Je ne suis pas sur qu'à suivre l'ultra gauche dans cette voie là pour rétablir un combat à armes égales on contribue vraiment à enrichir le débat politique.
Alors il faut répondre. Mais il faut aussi expliquer et comprendre le pourquoi d'une telle contestation. Il y a sans doute comme la nostalgie du tout politique, du pouvoir autoritaire d'hier dans la vieille société, dans la vielle économie, et peut être même aussi des vieilles idéologies totalitaires.Ceux qui se sont toujours trompés sur tout.

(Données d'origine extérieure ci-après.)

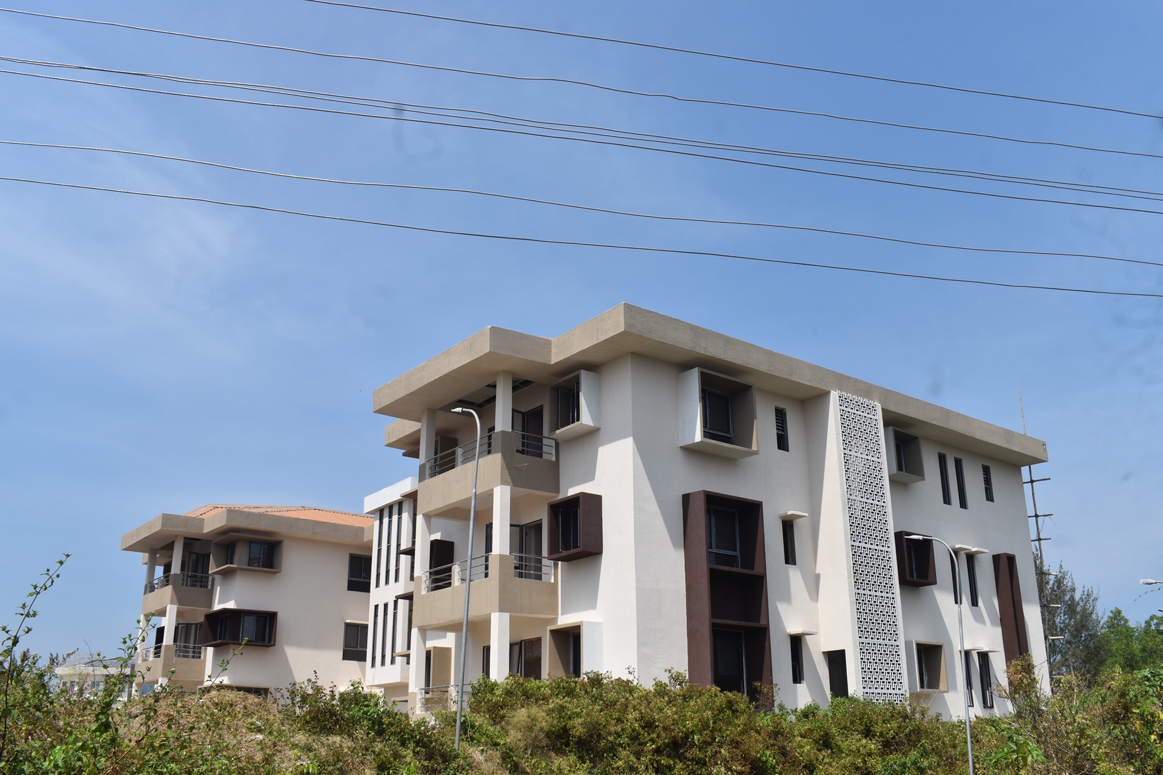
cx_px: 582
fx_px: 1066
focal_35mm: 33
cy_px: 388
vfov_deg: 40.0
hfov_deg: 57.2
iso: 200
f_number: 10
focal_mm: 22
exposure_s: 1/400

Sur la vraie nature du régime soviétique, sur le Vietnam, le Cambodge, sur Cuba, sur la croissance zero, sur la fin du travail, sur les nationalistations, sur les vertus de l'économie mixte... se retrouvent aujourd'hui au retour d'âge à communier l'horreur du libéralisme, sorte d'auto justification de leurs erreurs passées.
Comme l'a bien noté Jean-François Revel dans la Grande Parade, " essais sur la survie de l'utopie socialiste ", " Marteler à tout instant des imprécations contre les " ravages du libéralisme ", c'est une façon subreptice d'insinuer : " voyez, le communisme, ce n'était pas si mal que ça, mis à par quelques déviations contre nature ". Cependant, l'antilibéralisme a d'autres fonctions que la justification d'un passé injustifiable, des fonction plus concrêtes : conjurer deux peurs présentes en chacun de nous, la peur de la concurrence et la peur des responsabilités ". Pas étonnant si la France où les compagnons de route du communisme ont été plus nombreux et sont sans doute médiatiquement plus influents, devient la capitale internationale de cet anti-libéralisme primaire. La Grande Parade. Un excellent livre. Une bouffée d'air pur. A lire d'urgence.